▸ **Given passage**:

/---

The IAM role will be deleted from the AWS account, eliminating a stale or unnecessary principal that could be compromised. Removing unused roles reduces your account's attack surface.

For example, after applying this fix:

  • An IAM role legacy-migration-role that hasn't been used in 180 days will no longer exist as an assumable identity
  • An IAM role temp-contractor-role created for a completed project will no longer be available for abuse

Fix

Step 1: Set the target role

ROLE_NAME="the-role-to-remove"
ACCOUNT_ID=$(aws sts get-caller-identity --query Account --output text)
ROLE_ARN="arn:aws:iam::${ACCOUNT_ID}:role/${ROLE_NAME}"

Step 2: Check for KMS key policy references

Before deleting the role, verify it is not referenced in any customer managed KMS key policies. Deleting a role that is the sole grantee in a KMS key policy can result in losing access to encrypted data.

# List all customer managed KMS keys in the account
KMS_KEY_IDS=$(aws kms list-keys --query 'Keys[*].KeyId' --output text)

# Check each key's policy for references to the role
for KEY_ID in ${KMS_KEY_IDS}; do
  KEY_POLICY=$(aws kms get-key-policy --key-id "${KEY_ID}" --policy-name default --output text 2>/dev/null)
  if echo "${KEY_POLICY}" | grep -q "${ROLE_NAME}\|${ROLE_ARN}"; then
    echo "WARNING: KMS key ${KEY_ID} references ${ROLE_NAME}"

\---

▸ **Task to complete**: Retype the stretch of the IAM role removal guide from "ACCOUNT_ID=$(aws sts get-caller-identity" through "--output text 2>/dev/null)" with no changes.

▸ **Available data**:
/---

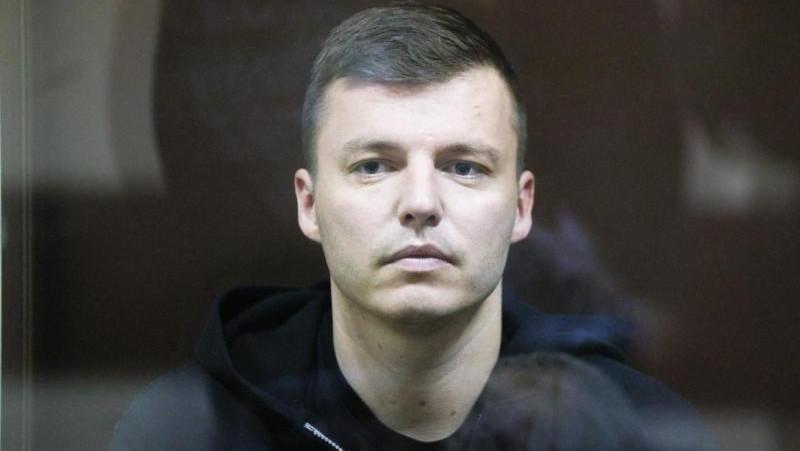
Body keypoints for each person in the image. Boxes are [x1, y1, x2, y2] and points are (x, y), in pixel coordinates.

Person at [108, 3, 714, 450]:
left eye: (464, 167)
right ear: (309, 204)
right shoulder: (188, 433)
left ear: (522, 206)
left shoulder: (642, 434)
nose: (420, 202)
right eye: (374, 166)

\---

▸ **Response**:
ACCOUNT_ID=$(aws sts get-caller-identity --query Account --output text)
ROLE_ARN="arn:aws:iam::${ACCOUNT_ID}:role/${ROLE_NAME}"

Step 2: Check for KMS key policy references

Before deleting the role, verify it is not referenced in any customer managed KMS key policies. Deleting a role that is the sole grantee in a KMS key policy can result in losing access to encrypted data.

# List all customer managed KMS keys in the account
KMS_KEY_IDS=$(aws kms list-keys --query 'Keys[*].KeyId' --output text)

# Check each key's policy for references to the role
for KEY_ID in ${KMS_KEY_IDS}; do
  KEY_POLICY=$(aws kms get-key-policy --key-id "${KEY_ID}" --policy-name default --output text 2>/dev/null)